**Source document**
-- Opening Marker --

The main two shops were Broadwaters, which was in Londis, and Barley P. Porter in the Wine Lodge. The saddler was in the house opposite the Wine Lodge; a little shop with a big business! The harvest was all done by horse then and the saddler would be at work at 4am in the summer, making covers for the binders, stuffing collars with straw and repairing harnesses and straps that had broken the previous day and were needed immediately. They laid the straps and reins all along the street and it was a wonderful sight. The saddler, Mr Steward, died suddenly of a brain tumour and Mrs Steward, who was expecting a child, got a young man to help with the business called George Goodman. He's over 90 now and I still write to him, although he phones me back because he's blind. Eventually Mrs Steward turned the shop into "The Blue Cafe", which was very popular as there were over 1000 WAAF's here. All the air crews had to have bicycles to get to their planes which were spread out to avoid attack. All the WAAF's had bikes too and that was how the Vincent bicycle business started. I think the RAF station helped Feltwell to get services like water and sewage; it advanced us more than other villages.

The Spar shop was the butcher, it still is of course but the greengrocers shop was the Methodist chapel. There were two cobblers. Mr Willett and Mr Upcraft. Upcraft also delivered the telegrams for the post office, and he didn't have a bike, so no sooner had he left cobbling and run off with one telegram, than, another would be waiting when he got back and off he'd go again! It didn't help his business much. There was a baker next to Londis and it was a great spectacle for us boys when the flour was delivered to the granary next door in a steam wagon. There were two banks in Feltwell; one was run by Miss Alice Spencer in Hill Street; she was Clerk to the Parish Council and ran a clothing club were you could deposit sixpence at a time. Very necessary, for village people didn't have much money at that time. Barley P. Porter had a packman who would ask what you wanted and bring it the next week; you could pay a bit at the time like a catalogue today. The other bank was next to Watermans on the north side. Very few people went in there.; a man stood outside and let one person in at a time, so that all your business was private. Now everyone queues up together and hears everything!

-- Closing Marker --

Data records
-- Opening Marker --

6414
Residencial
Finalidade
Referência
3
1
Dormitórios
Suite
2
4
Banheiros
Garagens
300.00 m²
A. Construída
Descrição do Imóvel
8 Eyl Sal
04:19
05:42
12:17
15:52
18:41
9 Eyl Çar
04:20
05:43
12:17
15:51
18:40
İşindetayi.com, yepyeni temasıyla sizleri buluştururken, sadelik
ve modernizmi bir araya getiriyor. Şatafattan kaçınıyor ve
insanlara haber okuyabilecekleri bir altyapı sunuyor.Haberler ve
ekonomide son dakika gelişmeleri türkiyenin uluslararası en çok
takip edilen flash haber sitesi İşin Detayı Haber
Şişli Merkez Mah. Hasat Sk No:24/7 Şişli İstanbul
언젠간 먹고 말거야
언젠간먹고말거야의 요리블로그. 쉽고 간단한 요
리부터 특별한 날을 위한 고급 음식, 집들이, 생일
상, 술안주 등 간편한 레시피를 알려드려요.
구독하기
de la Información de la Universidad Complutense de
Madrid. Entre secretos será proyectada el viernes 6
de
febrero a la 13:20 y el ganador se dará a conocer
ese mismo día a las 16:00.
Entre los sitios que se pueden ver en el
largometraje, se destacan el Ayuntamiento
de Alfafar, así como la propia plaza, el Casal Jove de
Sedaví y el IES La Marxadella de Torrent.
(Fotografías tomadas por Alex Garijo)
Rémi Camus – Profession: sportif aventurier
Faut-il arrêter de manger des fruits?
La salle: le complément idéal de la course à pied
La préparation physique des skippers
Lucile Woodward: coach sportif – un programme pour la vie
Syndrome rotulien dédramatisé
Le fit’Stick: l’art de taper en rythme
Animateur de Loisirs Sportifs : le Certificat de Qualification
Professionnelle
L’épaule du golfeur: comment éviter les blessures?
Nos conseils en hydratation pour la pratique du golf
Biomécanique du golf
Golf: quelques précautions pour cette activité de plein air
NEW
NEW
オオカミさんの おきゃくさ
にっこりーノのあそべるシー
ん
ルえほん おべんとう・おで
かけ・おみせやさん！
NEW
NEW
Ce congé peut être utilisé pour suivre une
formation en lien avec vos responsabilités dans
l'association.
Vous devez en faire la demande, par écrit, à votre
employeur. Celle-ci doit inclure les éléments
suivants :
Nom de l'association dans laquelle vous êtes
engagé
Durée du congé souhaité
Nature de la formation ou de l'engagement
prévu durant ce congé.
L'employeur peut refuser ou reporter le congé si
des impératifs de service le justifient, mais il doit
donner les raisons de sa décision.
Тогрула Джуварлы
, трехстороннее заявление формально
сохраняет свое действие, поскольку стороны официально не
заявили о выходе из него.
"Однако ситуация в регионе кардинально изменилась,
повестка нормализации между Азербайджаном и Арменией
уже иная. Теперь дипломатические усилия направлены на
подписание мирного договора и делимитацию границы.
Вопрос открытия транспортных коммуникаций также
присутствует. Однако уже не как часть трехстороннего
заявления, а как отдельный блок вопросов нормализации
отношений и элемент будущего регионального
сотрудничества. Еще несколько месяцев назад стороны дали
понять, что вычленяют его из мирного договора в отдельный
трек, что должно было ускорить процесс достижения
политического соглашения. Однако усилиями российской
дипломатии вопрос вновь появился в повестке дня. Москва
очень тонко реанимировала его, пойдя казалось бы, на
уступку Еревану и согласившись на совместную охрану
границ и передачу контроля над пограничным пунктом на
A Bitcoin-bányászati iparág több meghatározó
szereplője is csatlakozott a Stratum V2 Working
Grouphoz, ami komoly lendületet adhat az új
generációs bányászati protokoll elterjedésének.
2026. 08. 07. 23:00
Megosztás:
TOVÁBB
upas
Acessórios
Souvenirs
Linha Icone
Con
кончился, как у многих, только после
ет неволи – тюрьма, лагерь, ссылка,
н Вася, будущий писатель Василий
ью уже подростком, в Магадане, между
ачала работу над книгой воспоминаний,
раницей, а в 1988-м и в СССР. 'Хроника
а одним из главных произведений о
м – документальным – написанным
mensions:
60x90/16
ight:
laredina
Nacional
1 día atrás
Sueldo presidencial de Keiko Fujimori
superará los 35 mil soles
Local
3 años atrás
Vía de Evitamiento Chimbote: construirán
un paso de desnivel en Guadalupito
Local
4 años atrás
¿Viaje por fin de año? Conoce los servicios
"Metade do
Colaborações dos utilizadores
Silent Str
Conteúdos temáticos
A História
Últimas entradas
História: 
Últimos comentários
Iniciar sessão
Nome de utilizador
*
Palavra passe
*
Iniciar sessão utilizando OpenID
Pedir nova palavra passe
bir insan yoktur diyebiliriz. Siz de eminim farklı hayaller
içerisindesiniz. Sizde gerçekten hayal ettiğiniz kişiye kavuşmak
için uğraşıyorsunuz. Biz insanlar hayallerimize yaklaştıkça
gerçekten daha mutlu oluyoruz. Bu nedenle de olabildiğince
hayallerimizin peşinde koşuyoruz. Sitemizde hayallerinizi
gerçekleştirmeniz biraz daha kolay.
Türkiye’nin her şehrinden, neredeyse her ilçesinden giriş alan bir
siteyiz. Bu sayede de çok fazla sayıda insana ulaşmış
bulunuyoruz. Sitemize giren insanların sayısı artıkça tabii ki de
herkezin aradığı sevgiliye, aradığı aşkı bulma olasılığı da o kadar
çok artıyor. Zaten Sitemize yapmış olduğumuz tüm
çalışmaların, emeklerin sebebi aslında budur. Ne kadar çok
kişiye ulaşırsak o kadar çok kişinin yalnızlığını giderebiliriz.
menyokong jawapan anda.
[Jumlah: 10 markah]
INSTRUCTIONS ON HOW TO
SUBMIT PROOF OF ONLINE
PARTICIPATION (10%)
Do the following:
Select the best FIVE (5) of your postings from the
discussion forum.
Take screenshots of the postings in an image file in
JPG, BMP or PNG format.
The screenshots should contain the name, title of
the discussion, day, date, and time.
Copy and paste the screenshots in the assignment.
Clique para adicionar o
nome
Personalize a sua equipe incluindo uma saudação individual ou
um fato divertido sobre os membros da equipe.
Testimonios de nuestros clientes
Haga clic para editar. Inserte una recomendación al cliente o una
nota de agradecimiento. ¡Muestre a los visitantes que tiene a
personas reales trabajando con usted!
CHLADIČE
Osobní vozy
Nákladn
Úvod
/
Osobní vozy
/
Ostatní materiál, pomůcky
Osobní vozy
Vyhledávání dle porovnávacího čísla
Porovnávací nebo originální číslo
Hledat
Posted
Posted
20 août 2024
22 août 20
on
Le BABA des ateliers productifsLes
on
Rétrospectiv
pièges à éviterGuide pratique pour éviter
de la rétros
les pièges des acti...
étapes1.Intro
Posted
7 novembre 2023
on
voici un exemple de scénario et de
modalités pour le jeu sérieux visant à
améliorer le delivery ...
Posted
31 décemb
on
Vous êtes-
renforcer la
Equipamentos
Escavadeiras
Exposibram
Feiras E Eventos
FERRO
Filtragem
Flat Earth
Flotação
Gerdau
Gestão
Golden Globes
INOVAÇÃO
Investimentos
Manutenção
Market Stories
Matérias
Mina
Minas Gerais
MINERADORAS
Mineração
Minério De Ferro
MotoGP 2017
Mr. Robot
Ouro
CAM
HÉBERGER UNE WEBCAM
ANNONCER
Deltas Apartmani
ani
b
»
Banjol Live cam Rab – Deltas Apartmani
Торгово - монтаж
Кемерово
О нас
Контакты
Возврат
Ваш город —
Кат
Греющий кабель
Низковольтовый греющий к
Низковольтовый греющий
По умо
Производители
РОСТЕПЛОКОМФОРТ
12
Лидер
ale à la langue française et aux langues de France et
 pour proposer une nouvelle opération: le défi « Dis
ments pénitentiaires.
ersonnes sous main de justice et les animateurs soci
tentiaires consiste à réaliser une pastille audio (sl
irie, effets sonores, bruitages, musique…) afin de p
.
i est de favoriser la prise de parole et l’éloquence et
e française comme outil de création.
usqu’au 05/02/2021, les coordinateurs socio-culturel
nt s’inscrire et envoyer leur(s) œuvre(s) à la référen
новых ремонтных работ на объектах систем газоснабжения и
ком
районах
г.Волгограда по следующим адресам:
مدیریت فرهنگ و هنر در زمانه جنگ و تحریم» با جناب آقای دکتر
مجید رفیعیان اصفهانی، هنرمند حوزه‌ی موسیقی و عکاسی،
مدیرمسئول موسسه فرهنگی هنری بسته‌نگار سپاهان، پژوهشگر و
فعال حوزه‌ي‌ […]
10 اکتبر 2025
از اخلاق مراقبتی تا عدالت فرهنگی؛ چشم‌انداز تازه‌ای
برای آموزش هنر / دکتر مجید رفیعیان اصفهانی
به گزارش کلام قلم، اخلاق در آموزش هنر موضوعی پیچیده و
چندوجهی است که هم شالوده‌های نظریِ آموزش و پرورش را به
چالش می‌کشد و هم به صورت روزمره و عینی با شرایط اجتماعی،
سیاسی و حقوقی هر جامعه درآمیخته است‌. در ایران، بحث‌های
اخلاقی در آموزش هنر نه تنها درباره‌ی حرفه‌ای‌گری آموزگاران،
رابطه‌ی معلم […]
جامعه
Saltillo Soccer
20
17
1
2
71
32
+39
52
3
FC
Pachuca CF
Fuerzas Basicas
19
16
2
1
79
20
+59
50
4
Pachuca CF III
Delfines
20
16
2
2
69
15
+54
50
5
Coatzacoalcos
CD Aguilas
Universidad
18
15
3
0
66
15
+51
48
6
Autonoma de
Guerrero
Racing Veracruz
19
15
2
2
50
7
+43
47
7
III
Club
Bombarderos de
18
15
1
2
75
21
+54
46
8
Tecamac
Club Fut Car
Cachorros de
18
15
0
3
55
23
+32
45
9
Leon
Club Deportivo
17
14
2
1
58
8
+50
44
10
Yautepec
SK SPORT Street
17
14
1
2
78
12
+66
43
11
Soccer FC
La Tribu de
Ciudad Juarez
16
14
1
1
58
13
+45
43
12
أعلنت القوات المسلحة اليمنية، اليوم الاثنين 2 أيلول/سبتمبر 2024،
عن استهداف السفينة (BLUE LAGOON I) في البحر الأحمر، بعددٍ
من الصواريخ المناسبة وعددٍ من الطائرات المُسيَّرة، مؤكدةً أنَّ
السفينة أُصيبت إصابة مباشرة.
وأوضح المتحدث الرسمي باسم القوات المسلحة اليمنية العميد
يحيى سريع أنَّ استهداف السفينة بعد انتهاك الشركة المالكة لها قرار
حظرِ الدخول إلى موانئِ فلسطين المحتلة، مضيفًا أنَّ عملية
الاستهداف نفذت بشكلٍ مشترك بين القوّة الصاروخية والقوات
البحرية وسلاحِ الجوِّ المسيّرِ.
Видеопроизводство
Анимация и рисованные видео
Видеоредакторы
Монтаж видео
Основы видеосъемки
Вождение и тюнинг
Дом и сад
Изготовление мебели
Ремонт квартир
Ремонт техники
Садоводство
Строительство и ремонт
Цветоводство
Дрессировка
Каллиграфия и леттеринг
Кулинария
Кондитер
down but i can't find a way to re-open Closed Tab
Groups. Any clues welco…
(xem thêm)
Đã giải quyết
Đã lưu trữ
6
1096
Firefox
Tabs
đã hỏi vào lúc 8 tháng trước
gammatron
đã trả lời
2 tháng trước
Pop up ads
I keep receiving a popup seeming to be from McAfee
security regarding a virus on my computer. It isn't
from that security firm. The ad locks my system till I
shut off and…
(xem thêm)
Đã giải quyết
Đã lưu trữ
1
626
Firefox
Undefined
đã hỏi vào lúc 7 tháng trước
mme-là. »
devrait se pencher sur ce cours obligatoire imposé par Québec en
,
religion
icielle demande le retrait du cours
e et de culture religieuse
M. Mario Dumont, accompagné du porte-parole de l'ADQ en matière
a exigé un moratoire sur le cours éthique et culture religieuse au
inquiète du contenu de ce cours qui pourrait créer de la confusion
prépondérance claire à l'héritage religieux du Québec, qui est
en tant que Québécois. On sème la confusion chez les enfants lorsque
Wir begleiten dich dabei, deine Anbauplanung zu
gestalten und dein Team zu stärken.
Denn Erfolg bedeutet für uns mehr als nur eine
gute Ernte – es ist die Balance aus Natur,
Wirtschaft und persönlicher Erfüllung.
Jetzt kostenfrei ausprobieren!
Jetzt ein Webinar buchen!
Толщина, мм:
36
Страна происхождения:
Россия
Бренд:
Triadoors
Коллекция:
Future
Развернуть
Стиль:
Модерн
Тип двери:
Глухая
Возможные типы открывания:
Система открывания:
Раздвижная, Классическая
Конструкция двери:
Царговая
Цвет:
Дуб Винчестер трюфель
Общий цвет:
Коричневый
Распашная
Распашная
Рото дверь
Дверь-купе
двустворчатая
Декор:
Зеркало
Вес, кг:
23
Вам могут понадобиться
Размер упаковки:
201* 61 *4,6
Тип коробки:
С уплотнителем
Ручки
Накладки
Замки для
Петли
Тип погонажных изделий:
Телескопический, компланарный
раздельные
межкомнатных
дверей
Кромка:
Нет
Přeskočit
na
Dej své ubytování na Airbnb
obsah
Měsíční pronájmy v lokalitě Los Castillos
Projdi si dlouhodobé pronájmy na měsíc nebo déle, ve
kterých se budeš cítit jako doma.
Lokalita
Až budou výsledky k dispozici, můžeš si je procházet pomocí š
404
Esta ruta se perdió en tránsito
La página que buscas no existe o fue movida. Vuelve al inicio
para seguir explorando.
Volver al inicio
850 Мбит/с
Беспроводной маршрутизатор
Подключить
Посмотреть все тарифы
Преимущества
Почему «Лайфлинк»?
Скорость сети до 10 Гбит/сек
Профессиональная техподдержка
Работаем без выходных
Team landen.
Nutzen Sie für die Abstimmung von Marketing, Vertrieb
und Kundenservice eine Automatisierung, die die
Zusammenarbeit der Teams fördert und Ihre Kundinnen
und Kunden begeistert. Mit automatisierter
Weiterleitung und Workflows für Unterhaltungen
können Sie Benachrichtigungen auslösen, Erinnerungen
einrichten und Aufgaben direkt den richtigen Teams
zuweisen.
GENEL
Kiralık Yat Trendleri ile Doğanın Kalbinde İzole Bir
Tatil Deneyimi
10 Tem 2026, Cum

-- Closing Marker --

**Problem statement**
In the passage about Feltwell's shops, what did Mrs Steward eventually turn the saddler's shop into? These items have no connection to the text.

**Reply to the exercise**
She turned it into "The Blue Cafe".